### INSTRUCTIONS FOR THE TASK
Among the entries below, count the lines that contain the word "Client". Write down only the total.

[Dataset entries]
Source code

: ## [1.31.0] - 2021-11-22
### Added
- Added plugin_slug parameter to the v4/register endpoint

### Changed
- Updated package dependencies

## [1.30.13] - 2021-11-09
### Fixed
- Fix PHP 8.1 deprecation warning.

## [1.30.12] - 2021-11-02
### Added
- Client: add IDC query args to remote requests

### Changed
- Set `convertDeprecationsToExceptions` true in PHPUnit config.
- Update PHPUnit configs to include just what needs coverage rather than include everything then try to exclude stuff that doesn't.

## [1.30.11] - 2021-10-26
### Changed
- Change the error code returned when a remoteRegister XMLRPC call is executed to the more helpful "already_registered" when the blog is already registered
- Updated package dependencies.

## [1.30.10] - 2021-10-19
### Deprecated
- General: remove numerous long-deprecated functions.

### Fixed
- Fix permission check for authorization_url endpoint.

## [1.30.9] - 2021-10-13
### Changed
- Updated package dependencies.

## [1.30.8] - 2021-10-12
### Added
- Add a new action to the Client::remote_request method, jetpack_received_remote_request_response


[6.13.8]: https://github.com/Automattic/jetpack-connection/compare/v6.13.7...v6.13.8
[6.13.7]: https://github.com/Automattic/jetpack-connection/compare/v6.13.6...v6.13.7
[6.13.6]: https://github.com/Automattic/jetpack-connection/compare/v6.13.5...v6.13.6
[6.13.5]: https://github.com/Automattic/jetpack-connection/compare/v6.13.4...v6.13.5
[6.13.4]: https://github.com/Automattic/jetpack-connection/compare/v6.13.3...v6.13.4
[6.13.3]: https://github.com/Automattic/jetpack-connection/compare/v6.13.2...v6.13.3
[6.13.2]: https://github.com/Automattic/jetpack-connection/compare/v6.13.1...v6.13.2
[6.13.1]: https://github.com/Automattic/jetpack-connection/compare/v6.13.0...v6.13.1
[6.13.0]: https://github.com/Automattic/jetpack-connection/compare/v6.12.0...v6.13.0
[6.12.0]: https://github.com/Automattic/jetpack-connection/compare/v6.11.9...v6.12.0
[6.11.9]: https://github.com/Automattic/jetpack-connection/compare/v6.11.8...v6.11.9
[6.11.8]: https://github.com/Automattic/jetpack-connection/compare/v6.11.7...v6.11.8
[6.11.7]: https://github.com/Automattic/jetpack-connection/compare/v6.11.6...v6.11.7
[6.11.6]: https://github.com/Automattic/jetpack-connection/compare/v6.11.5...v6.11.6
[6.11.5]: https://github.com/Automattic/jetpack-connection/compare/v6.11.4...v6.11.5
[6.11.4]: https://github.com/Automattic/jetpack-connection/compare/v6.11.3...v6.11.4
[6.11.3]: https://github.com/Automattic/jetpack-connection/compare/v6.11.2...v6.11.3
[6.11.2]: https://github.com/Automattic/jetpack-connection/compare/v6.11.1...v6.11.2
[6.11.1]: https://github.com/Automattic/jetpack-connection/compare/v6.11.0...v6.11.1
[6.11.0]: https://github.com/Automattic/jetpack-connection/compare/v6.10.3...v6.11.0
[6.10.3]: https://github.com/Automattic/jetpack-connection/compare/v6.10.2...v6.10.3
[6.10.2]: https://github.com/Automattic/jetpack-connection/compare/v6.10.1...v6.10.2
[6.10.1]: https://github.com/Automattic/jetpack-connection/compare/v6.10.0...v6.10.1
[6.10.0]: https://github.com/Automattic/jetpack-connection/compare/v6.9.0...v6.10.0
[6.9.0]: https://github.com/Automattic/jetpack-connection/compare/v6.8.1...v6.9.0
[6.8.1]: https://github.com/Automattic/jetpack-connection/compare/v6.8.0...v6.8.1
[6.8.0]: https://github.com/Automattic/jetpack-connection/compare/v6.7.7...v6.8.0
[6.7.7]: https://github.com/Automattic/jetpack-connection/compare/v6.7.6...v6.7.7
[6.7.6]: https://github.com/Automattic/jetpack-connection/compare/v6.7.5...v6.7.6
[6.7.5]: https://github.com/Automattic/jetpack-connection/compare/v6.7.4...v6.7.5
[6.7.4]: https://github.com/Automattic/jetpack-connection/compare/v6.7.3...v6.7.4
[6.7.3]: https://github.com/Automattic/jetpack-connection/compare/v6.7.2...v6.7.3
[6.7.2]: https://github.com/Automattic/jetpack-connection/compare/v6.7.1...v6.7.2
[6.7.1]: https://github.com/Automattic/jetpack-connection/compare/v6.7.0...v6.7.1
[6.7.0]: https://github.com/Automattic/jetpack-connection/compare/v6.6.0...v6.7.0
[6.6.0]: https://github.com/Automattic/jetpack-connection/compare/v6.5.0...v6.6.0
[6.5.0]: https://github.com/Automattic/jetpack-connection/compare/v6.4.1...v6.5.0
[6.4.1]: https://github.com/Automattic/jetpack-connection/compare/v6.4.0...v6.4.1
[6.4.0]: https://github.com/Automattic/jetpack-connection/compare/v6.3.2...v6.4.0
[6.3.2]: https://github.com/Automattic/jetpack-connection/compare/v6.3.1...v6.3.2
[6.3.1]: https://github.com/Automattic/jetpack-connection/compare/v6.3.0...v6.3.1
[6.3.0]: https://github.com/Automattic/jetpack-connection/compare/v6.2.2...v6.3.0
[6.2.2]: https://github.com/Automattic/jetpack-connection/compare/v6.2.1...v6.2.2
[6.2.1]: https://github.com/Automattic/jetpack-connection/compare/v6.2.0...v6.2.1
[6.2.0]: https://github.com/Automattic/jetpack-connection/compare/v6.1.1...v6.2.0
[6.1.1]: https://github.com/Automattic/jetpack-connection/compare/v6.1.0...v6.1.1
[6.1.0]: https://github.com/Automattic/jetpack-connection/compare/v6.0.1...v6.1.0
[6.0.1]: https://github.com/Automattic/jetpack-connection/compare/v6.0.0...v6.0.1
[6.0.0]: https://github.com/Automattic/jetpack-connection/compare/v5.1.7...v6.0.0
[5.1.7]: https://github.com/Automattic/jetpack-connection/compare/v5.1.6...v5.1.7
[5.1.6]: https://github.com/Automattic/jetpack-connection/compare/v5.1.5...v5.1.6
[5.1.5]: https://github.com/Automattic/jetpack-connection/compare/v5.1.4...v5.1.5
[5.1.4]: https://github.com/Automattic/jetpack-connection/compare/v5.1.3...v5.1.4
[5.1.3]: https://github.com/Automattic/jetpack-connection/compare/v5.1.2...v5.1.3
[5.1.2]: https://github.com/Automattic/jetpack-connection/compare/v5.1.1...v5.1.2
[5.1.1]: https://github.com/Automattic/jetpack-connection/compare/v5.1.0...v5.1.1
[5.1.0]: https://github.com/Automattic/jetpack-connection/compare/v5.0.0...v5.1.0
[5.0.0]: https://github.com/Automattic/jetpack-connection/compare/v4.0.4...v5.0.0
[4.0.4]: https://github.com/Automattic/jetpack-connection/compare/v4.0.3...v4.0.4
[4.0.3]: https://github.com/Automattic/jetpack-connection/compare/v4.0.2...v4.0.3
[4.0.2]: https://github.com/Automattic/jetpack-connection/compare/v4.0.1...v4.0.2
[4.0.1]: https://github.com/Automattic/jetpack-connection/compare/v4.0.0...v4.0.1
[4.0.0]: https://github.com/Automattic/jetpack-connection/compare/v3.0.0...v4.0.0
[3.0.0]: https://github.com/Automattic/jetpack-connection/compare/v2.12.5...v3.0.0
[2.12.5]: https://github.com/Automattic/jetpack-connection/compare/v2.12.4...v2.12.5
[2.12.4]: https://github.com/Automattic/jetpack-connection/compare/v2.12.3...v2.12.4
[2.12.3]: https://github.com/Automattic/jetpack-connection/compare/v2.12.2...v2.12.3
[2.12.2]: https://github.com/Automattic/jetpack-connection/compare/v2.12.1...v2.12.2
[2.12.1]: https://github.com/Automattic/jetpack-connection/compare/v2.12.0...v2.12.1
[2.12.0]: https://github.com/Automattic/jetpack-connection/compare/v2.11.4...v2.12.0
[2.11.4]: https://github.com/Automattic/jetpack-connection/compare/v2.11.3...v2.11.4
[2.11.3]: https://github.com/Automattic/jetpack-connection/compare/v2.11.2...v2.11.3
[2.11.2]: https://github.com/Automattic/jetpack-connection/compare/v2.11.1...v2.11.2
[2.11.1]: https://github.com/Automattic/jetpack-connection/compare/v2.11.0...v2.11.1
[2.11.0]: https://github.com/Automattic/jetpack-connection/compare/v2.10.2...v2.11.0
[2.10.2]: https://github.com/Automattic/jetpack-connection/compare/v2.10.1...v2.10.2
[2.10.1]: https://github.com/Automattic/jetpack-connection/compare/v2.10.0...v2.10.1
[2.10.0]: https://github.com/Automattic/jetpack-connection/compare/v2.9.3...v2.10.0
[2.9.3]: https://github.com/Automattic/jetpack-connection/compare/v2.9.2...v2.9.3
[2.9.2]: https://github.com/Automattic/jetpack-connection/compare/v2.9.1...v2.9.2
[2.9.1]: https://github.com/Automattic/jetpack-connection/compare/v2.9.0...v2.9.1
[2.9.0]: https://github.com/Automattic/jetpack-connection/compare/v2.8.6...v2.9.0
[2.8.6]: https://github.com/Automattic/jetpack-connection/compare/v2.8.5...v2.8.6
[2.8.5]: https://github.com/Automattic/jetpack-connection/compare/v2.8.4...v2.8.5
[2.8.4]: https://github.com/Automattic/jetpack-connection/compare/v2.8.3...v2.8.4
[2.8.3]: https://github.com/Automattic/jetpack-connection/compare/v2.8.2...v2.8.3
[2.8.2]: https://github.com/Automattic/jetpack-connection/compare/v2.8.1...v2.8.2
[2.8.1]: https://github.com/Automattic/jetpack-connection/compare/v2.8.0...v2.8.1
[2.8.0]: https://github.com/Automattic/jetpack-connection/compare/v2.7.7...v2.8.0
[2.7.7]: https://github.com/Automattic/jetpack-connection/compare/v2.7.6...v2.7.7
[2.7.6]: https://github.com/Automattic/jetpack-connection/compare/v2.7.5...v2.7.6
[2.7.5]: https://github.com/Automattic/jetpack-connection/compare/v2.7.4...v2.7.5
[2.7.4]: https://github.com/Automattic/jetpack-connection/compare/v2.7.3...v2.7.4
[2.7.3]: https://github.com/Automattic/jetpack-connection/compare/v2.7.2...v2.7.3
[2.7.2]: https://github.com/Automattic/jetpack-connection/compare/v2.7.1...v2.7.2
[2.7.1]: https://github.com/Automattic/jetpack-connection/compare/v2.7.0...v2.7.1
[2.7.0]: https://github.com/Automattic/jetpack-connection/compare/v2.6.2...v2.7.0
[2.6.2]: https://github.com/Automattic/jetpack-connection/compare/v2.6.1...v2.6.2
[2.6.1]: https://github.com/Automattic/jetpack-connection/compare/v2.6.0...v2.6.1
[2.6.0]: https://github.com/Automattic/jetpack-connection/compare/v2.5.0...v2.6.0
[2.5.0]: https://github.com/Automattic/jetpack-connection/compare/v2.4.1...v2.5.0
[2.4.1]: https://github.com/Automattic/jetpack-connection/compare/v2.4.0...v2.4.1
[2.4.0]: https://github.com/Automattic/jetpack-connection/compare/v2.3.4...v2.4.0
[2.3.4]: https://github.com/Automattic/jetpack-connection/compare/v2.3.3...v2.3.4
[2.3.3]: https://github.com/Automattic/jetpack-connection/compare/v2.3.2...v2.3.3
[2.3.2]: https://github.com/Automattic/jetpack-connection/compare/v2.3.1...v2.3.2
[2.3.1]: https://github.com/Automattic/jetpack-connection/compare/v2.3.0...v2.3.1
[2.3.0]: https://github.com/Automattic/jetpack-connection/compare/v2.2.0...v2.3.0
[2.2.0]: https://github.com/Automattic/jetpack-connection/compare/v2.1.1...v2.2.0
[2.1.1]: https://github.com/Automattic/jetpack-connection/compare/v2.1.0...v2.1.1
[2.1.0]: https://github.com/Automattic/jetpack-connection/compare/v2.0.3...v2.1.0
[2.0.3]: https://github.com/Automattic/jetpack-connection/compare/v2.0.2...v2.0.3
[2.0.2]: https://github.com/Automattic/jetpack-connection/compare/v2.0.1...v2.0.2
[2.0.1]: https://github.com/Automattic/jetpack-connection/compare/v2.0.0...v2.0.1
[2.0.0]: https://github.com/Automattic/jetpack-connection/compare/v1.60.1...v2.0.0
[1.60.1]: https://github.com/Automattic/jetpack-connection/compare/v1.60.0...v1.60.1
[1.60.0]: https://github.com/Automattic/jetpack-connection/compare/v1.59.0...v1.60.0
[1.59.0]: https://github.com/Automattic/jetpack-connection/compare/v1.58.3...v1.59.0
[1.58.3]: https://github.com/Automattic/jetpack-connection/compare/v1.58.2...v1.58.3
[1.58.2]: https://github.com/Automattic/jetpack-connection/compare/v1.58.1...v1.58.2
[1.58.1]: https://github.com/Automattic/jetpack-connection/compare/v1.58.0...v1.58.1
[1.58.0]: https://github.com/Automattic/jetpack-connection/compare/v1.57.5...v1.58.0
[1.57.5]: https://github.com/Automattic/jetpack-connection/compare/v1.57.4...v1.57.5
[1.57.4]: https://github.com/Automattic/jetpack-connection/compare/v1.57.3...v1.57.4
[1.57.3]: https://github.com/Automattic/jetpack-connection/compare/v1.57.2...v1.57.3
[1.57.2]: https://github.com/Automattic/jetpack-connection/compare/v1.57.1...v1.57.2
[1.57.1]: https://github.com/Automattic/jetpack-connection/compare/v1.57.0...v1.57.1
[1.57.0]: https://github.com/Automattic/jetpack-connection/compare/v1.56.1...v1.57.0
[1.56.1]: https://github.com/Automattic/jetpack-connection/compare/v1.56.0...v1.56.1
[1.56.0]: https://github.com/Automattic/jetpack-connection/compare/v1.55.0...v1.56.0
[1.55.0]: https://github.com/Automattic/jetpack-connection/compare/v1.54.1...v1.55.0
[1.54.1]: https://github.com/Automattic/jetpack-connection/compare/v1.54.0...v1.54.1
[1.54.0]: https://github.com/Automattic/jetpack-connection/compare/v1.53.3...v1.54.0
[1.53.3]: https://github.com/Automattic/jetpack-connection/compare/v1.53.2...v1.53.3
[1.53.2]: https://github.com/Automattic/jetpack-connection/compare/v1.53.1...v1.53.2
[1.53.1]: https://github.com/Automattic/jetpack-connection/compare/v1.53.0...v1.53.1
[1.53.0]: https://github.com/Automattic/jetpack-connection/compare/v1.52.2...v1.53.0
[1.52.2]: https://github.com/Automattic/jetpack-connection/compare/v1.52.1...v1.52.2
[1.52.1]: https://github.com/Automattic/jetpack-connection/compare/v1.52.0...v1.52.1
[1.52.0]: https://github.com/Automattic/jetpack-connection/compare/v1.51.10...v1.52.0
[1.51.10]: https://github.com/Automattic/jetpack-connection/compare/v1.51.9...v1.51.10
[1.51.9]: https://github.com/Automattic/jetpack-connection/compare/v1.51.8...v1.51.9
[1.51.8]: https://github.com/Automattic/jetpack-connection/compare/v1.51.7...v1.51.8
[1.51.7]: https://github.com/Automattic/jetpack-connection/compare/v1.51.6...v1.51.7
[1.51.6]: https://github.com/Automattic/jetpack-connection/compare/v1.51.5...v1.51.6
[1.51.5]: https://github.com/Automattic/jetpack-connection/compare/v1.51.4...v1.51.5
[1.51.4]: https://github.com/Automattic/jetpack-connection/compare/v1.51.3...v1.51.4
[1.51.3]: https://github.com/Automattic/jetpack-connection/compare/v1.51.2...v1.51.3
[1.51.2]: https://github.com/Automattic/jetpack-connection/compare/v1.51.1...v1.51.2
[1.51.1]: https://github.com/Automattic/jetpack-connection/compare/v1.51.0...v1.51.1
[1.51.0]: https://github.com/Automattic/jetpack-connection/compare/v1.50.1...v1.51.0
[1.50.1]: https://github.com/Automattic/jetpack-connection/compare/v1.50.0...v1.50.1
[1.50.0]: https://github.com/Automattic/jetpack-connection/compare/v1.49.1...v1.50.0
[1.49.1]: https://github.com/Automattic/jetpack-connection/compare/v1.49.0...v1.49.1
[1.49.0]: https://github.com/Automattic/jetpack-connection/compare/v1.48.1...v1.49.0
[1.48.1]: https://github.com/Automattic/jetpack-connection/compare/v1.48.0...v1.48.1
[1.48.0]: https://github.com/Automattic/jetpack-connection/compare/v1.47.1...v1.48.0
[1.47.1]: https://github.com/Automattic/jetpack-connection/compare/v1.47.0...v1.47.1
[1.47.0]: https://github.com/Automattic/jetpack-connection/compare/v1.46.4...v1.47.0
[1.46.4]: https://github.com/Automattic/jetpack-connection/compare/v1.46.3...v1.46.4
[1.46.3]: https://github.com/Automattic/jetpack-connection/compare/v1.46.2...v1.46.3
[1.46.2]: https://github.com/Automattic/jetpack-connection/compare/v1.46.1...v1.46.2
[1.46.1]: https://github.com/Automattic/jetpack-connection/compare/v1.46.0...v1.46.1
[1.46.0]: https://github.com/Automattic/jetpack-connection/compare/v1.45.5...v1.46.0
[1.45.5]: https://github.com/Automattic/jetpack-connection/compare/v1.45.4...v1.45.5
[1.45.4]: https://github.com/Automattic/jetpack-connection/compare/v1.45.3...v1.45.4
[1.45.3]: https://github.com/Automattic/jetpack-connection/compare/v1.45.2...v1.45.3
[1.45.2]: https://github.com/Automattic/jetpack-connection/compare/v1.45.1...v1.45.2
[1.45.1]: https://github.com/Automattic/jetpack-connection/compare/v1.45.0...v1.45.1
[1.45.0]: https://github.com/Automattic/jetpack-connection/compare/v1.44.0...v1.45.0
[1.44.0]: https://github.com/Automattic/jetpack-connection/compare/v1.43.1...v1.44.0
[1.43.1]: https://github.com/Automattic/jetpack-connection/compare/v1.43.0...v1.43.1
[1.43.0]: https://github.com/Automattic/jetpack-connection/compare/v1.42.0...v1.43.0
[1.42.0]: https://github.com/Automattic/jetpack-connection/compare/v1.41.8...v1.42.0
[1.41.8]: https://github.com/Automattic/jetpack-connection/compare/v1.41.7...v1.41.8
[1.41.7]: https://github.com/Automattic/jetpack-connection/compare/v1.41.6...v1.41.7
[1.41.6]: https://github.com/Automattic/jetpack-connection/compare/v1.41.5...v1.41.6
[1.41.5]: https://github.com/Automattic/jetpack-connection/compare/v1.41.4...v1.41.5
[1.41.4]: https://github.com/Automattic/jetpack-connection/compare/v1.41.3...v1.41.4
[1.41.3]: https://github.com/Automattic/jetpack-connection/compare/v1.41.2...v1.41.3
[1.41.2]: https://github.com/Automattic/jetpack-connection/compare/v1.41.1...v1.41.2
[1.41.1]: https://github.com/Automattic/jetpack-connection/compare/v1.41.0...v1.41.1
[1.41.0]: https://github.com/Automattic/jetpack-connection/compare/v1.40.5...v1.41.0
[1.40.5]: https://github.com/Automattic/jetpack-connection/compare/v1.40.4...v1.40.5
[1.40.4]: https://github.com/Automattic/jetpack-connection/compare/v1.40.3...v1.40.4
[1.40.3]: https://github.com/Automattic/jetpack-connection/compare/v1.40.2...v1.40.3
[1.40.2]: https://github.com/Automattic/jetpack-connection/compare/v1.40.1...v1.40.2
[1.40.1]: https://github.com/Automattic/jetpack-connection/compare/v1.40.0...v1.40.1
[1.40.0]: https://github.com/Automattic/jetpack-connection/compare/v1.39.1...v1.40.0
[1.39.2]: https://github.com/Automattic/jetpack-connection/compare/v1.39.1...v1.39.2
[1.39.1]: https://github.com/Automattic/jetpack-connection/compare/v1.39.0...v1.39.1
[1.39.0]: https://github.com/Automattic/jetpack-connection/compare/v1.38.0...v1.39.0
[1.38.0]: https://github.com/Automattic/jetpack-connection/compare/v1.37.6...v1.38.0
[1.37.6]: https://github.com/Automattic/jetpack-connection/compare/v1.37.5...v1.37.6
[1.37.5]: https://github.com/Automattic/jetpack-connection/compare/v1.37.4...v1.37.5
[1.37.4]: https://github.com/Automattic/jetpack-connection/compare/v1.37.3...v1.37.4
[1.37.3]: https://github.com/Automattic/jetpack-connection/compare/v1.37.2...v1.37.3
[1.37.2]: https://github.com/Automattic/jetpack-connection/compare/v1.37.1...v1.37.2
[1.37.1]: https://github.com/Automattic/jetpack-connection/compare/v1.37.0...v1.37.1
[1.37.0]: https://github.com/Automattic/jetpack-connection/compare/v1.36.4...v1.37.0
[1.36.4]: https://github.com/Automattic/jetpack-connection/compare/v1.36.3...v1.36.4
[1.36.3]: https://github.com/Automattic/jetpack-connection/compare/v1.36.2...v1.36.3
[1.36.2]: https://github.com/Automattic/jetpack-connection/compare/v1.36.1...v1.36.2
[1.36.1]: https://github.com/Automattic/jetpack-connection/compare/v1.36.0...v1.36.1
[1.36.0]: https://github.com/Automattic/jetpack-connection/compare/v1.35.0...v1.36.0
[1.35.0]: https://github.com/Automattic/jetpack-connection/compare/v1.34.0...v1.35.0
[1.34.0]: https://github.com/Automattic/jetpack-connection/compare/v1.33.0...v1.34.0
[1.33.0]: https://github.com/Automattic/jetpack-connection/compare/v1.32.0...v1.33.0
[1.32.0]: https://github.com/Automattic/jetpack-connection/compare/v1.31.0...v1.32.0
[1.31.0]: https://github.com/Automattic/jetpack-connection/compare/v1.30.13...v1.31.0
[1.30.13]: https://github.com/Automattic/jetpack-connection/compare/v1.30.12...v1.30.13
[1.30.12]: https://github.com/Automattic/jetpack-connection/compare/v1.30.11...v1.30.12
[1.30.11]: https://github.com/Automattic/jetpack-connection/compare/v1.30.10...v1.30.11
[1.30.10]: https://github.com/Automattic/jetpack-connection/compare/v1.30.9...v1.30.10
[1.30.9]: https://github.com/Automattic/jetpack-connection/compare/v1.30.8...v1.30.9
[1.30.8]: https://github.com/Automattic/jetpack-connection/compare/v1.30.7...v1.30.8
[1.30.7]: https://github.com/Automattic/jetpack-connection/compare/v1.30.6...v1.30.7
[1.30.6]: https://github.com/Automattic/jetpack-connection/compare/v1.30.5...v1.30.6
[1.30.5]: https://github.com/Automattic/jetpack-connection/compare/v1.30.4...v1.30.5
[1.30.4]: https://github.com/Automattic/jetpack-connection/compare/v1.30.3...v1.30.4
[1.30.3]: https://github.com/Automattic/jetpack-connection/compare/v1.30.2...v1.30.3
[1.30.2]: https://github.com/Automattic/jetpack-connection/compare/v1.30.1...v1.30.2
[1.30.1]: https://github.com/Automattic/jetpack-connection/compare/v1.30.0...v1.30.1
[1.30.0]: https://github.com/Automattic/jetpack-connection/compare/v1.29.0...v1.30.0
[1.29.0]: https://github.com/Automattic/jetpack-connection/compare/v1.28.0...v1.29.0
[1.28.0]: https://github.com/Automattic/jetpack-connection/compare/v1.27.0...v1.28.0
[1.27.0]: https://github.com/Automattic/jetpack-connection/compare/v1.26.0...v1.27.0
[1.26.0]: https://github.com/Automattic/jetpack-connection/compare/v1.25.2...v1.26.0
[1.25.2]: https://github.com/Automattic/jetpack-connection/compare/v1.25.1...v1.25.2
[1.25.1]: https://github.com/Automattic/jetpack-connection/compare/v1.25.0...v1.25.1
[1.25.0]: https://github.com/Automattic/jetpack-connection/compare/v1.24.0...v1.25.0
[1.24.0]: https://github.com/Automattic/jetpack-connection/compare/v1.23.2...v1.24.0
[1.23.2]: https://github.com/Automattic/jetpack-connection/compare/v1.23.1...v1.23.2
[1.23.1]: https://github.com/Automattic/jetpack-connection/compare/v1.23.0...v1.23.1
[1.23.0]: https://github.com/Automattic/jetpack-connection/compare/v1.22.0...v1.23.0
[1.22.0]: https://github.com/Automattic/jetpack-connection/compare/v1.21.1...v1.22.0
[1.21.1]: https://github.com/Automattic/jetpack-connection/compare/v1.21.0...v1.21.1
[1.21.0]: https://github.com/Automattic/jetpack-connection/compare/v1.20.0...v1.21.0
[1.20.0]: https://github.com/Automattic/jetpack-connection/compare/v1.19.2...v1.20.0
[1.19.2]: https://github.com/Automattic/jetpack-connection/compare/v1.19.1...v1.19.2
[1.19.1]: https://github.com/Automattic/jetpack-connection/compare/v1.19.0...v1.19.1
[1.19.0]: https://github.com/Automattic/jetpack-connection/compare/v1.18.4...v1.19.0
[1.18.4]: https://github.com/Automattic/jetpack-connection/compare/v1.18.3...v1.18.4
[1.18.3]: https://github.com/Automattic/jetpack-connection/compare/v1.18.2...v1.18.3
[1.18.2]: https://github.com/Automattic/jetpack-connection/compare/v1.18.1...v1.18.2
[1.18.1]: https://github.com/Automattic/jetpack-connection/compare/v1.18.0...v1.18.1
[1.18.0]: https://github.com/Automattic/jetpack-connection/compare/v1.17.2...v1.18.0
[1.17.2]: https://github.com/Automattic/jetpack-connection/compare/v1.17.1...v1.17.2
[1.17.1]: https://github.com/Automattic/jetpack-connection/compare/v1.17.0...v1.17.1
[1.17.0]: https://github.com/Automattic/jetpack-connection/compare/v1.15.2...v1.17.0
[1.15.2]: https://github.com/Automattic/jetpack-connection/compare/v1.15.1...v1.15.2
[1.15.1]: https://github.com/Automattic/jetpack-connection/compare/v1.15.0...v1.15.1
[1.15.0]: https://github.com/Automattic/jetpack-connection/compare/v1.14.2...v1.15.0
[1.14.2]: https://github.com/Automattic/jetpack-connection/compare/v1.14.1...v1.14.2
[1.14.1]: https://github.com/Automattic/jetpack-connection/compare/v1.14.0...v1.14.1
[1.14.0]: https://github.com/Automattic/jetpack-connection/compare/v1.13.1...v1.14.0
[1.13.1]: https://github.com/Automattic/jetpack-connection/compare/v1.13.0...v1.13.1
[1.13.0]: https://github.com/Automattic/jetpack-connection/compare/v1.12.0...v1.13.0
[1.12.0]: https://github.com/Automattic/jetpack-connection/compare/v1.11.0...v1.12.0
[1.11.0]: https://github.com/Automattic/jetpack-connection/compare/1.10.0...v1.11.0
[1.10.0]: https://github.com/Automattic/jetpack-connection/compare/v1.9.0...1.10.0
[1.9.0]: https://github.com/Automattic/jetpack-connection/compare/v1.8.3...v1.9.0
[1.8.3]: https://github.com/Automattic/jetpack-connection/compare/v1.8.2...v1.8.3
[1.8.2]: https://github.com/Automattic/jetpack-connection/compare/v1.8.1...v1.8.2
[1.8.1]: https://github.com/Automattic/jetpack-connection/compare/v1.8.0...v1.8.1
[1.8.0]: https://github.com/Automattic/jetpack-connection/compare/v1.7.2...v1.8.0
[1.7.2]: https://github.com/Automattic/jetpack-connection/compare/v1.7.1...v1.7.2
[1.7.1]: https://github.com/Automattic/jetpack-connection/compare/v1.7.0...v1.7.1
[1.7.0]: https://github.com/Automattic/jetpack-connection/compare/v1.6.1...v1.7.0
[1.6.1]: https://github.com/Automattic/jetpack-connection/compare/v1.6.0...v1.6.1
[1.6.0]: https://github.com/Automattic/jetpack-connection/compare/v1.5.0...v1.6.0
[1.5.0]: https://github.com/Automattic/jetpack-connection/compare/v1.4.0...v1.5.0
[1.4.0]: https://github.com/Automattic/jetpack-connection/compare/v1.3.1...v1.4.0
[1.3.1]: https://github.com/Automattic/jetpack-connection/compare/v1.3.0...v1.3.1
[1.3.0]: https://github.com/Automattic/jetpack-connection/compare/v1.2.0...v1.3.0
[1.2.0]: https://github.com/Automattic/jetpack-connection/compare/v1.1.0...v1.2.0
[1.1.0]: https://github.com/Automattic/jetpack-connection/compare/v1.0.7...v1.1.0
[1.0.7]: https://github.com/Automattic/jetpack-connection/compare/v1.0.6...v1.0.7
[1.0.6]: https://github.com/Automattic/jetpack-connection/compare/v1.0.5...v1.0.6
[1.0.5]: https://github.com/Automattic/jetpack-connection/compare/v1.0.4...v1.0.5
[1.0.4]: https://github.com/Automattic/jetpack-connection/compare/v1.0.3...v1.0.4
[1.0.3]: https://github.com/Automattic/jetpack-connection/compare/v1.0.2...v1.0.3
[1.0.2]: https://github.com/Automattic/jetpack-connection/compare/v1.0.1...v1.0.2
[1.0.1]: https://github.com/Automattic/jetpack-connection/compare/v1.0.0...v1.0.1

### RESULT OF THIS TASK
2